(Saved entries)
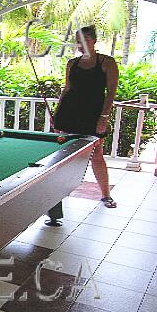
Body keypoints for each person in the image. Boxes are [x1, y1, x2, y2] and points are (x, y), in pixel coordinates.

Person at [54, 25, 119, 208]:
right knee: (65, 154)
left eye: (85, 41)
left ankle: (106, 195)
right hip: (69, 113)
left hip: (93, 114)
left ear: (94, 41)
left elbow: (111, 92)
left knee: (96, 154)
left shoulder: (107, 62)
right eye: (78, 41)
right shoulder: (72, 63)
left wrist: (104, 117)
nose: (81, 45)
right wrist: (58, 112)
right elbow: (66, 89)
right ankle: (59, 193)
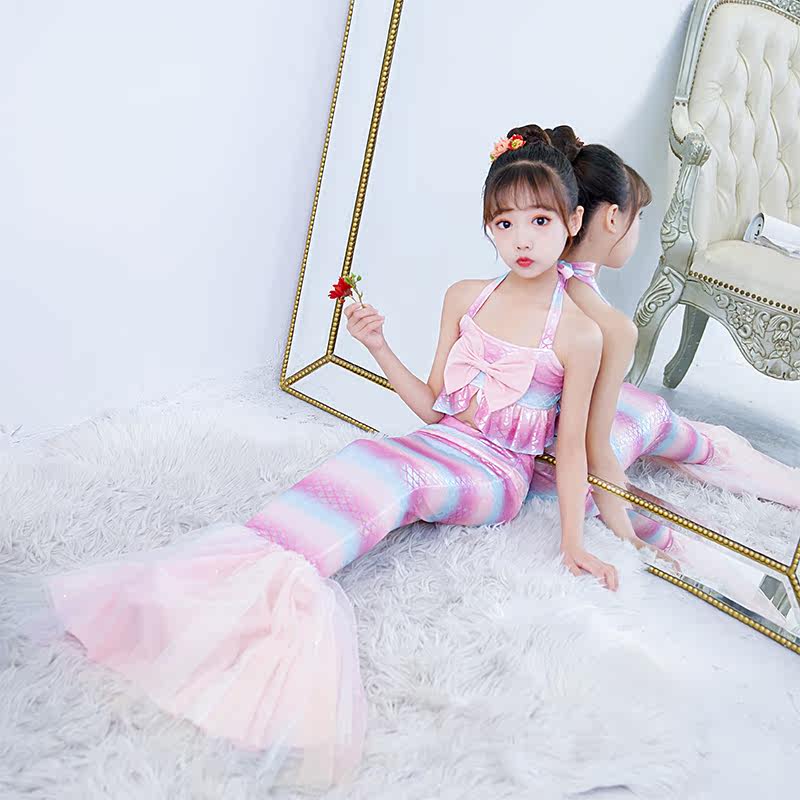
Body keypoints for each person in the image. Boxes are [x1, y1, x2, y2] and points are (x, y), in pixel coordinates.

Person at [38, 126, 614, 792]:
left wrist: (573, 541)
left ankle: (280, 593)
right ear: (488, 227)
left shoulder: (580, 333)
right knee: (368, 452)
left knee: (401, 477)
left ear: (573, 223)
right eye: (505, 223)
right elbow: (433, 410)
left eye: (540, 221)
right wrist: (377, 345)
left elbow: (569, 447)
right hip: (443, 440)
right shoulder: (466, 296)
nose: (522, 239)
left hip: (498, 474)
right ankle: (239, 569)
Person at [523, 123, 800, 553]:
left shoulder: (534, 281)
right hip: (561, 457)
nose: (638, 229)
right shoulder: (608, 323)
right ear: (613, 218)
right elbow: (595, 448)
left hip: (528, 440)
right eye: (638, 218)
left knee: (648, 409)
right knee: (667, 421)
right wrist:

### The task:
Which lines hold the string "wrist"? Copy all of them from the data above.

### Expected answer:
left wrist: (104, 117)
right wrist: (58, 112)
left wrist: (573, 541)
right wrist: (377, 345)
right wrist:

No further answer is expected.